-- Given instruction --
In the piece on Kings Cross gentrification, by how much have Darlinghurst median house prices risen over the last five years?

-- Extract provided --
★ ★ ★ ★ ★ ★ ★

Gentrification or blandification?
Chris Curtis, Curtis Associates | 15 November 2017
Once a den for organised crime – from gambling to prostitution – Kings Cross still retains something of its gritty reputation. For now.
In reality it is a social petri dish likely to yield results that will help buyers and others understand the process of gentrification occurring in many suburbs across Sydney.
The last half-decade has seen the Kings Cross strip-joints increasingly lose their allure, making way for yoga studios, Italian snack bars and Parisian-style cafes. Developers, too, are starting to flock to the inner-city locale: last year, a cohort of 65 landowners clubbed together to put Kings Cross’s strip of nightclubs – dubbed the Golden Mile – on the market. Meanwhile, the slickly named Omnia development (marked green in this photograph) consisting of 135 luxury apartments, is currently being erected: in 2015, the three-bedroom penthouse, complete with killer views, sold for $11 million.
Kings Cross, in other words, is gentrifying. For those buyers who got in early to the suburbs and streets surrounding the notorious neon Coca-Cola sign that is good news. Prices have soared.
The proof is in the numbers: over the last five years, Darlinghurst median house prices have risen an eye-watering 124 per cent, according to the Domain Group (that compares with 82.5 per cent for the median house prices across Greater Sydney). Potts Point, meanwhile, is one of 12 suburbs, along with the likes of Bellevue Hill, Point Piper and Watsons Bay, with a median house price of a whopping $7 million.
But the question remains: is rapid gentrification always in a property buyer’s interests? For those buyers invested in living in an area and contributing to the community – rather than buyers looking for an investment property with high returns – gentrification runs the risk of transforming into “blandification” as the hip kids, ever in search of the next best thing, move on to riper pastures.
The pattern, says Eoghan Lewis of Sydney-based Eoghan Lewis Architects, is largely the same.

★ ★ ★ ★ ★ ★ ★

-- Records supplied --
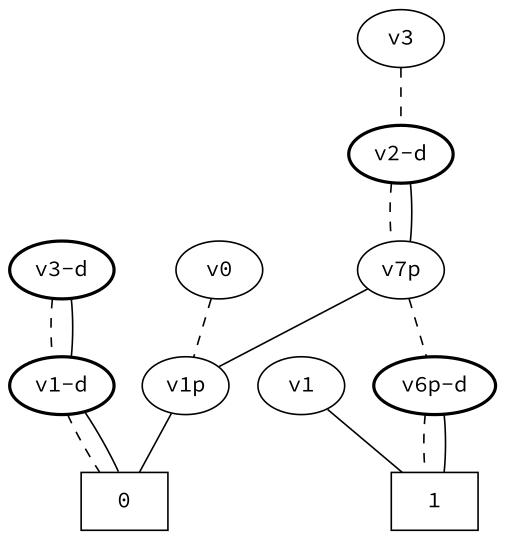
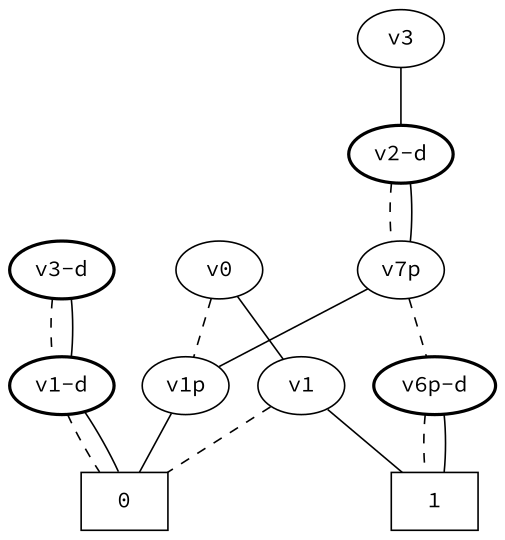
  graph {
    fontname="Source Code Pro"
    node [fontname="Source Code Pro"]
    edge [fontname="Source Code Pro" style=dashed]
    n1 [label=v3]
    n2 [label="v2-d" style=bold]
    n3 [label=v7p]
    n4 [label="v3-d" style=bold]
    n5 [label="v1-d" style=bold]
    n6 [label=v0]
    n7 [label=v1]
    n8 [label=v1p]
    n9 [label="v6p-d" style=bold]
    n10 [label=0 shape=box]
    n11 [label=1 shape=box]
-   n1 -- n2
+   n1 -- n2 [style=solid]
    n2 -- n3
    n2 -- n3 [style=solid]
    n3 -- n8 [style=solid]
    n3 -- n9
    n4 -- n5
    n4 -- n5 [style=solid]
    n5 -- n10
    n5 -- n10 [style=solid]
+   n6 -- n7 [style=solid]
    n6 -- n8
+   n7 -- n10
    n7 -- n11 [style=solid]
    n8 -- n10 [style=solid]
    n9 -- n11
    n9 -- n11 [style=solid]
  }
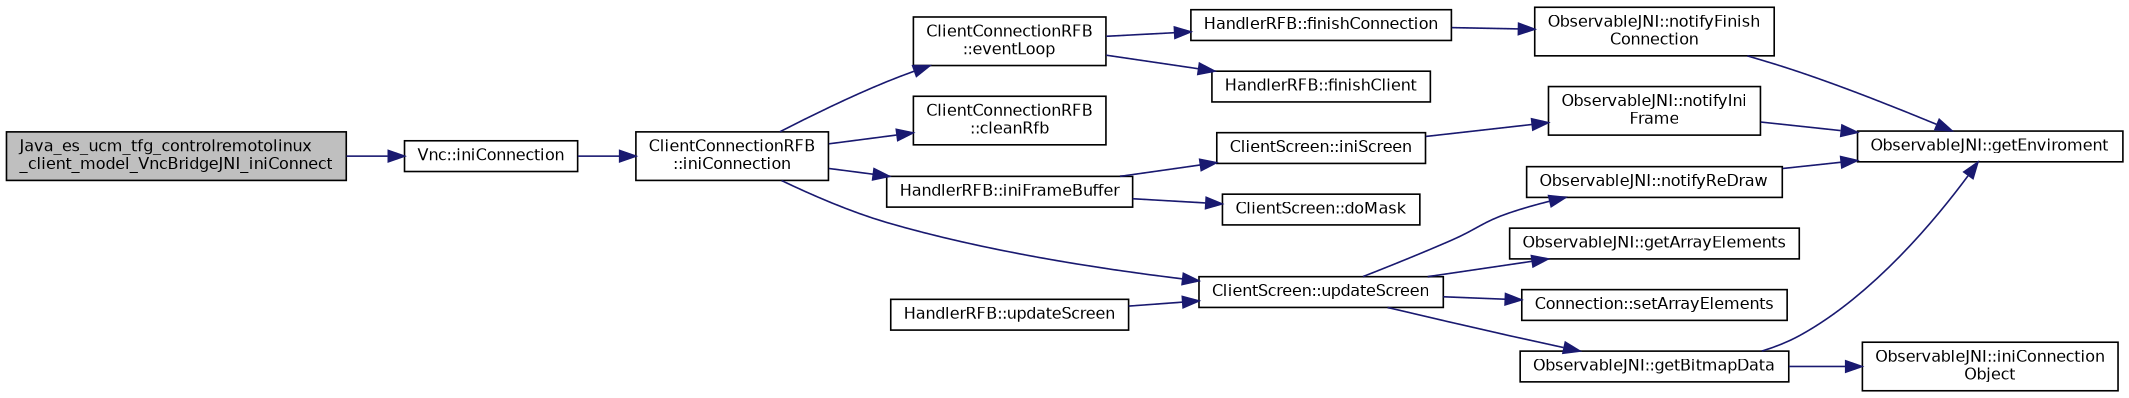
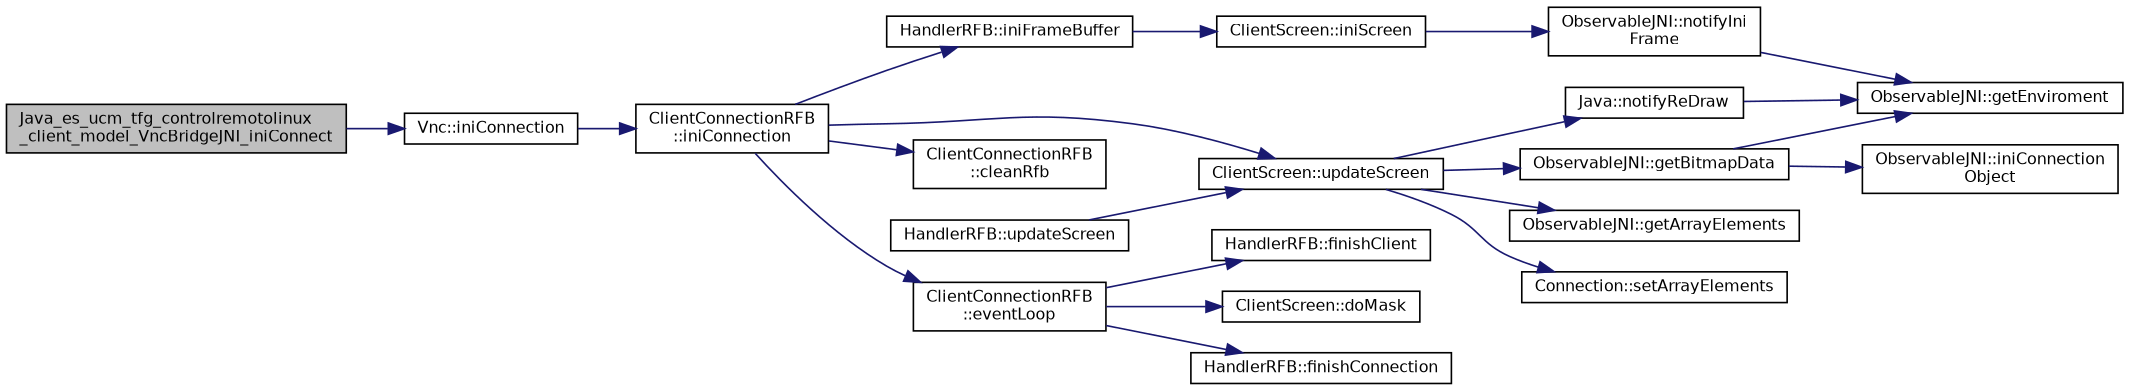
  digraph {
    rankdir=LR
    node [color=black fillcolor=white fontname=Helvetica fontsize=10 shape=record style=filled]
    edge [color=midnightblue fontname=Helvetica fontsize=10 labelfontname=Helvetica labelfontsize=10 style=solid]
    n1 [fillcolor=grey75 fontcolor=black height=0.2 label="Java_es_ucm_tfg_controlremotolinux\l_client_model_VncBridgeJNI_iniConnect" width=0.4]
    n2 [height=0.2 label="Vnc::iniConnection" width=0.4]
    n3 [height=0.2 label="ClientConnectionRFB\l::iniConnection" width=0.4]
    n4 [height=0.2 label="HandlerRFB::iniFrameBuffer" width=0.4]
    n5 [height=0.2 label="ClientConnectionRFB\l::cleanRfb" width=0.4]
    n6 [height=0.2 label="ClientConnectionRFB\l::eventLoop" width=0.4]
    n7 [height=0.2 label="ClientScreen::updateScreen" width=0.4]
    n8 [height=0.2 label="ClientScreen::iniScreen" width=0.4]
    n9 [height=0.2 label="ClientScreen::doMask" width=0.4]
    n10 [height=0.2 label="HandlerRFB::updateScreen" width=0.4]
    n11 [height=0.2 label="HandlerRFB::finishConnection" width=0.4]
    n12 [height=0.2 label="HandlerRFB::finishClient" width=0.4]
    n13 [height=0.2 label="ObservableJNI::notifyIni\lFrame" width=0.4]
    n14 [height=0.2 label="ObservableJNI::getEnviroment" width=0.4]
    n15 [height=0.2 label="ObservableJNI::getBitmapData" width=0.4]
    n16 [height=0.2 label="ObservableJNI::getArrayElements" width=0.4]
    n17 [height=0.2 label="Connection::setArrayElements" width=0.4]
-   n18 [height=0.2 label="ObservableJNI::notifyReDraw" width=0.4]
+   n18 [height=0.2 label="Java::notifyReDraw" width=0.4]
    n19 [height=0.2 label="ObservableJNI::iniConnection\lObject" width=0.4]
-   n20 [height=0.2 label="ObservableJNI::notifyFinish\lConnection" width=0.4]
    n1 -> n2
    n2 -> n3
    n3 -> n4
    n3 -> n5
    n3 -> n6
    n3 -> n7
    n4 -> n8
-   n4 -> n9
+   n6 -> n9
    n6 -> n11
    n6 -> n12
    n7 -> n15
    n7 -> n16
    n7 -> n17
    n7 -> n18
    n8 -> n13
    n10 -> n7
-   n11 -> n20
    n13 -> n14
    n15 -> n14
    n15 -> n19
    n18 -> n14
-   n20 -> n14
  }
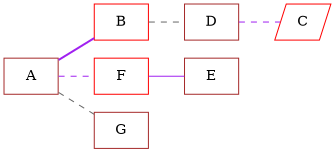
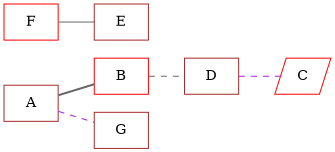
  graph {
    rankdir=LR
    node [color=brown shape=box]
    edge [color=gray40 style=dashed]
    B [color=red]
    A
    F [color=red]
    G
    D
    E
    C [color=red shape=parallelogram]
    B -- D
-   A -- B [color=purple style=bold]
-   A -- F [color=purple]
-   A -- G
-   F -- E [color=purple style=solid]
+   A -- B [style=bold]
+   A -- G [color=purple]
+   F -- E [style=solid]
    D -- C [color=purple]
  }
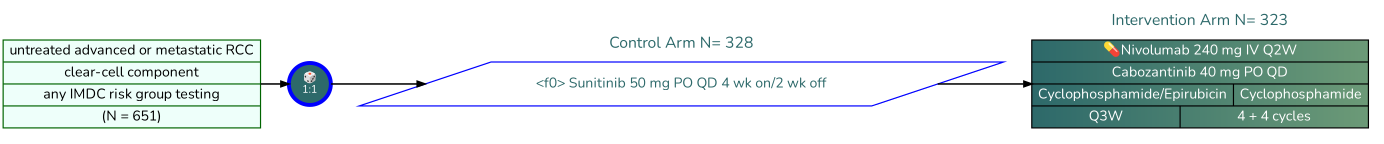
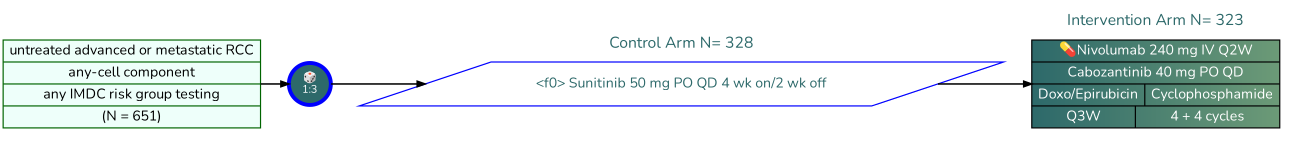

★ ★ ★ ★ ★ ★ ★

-- The result --
124 percent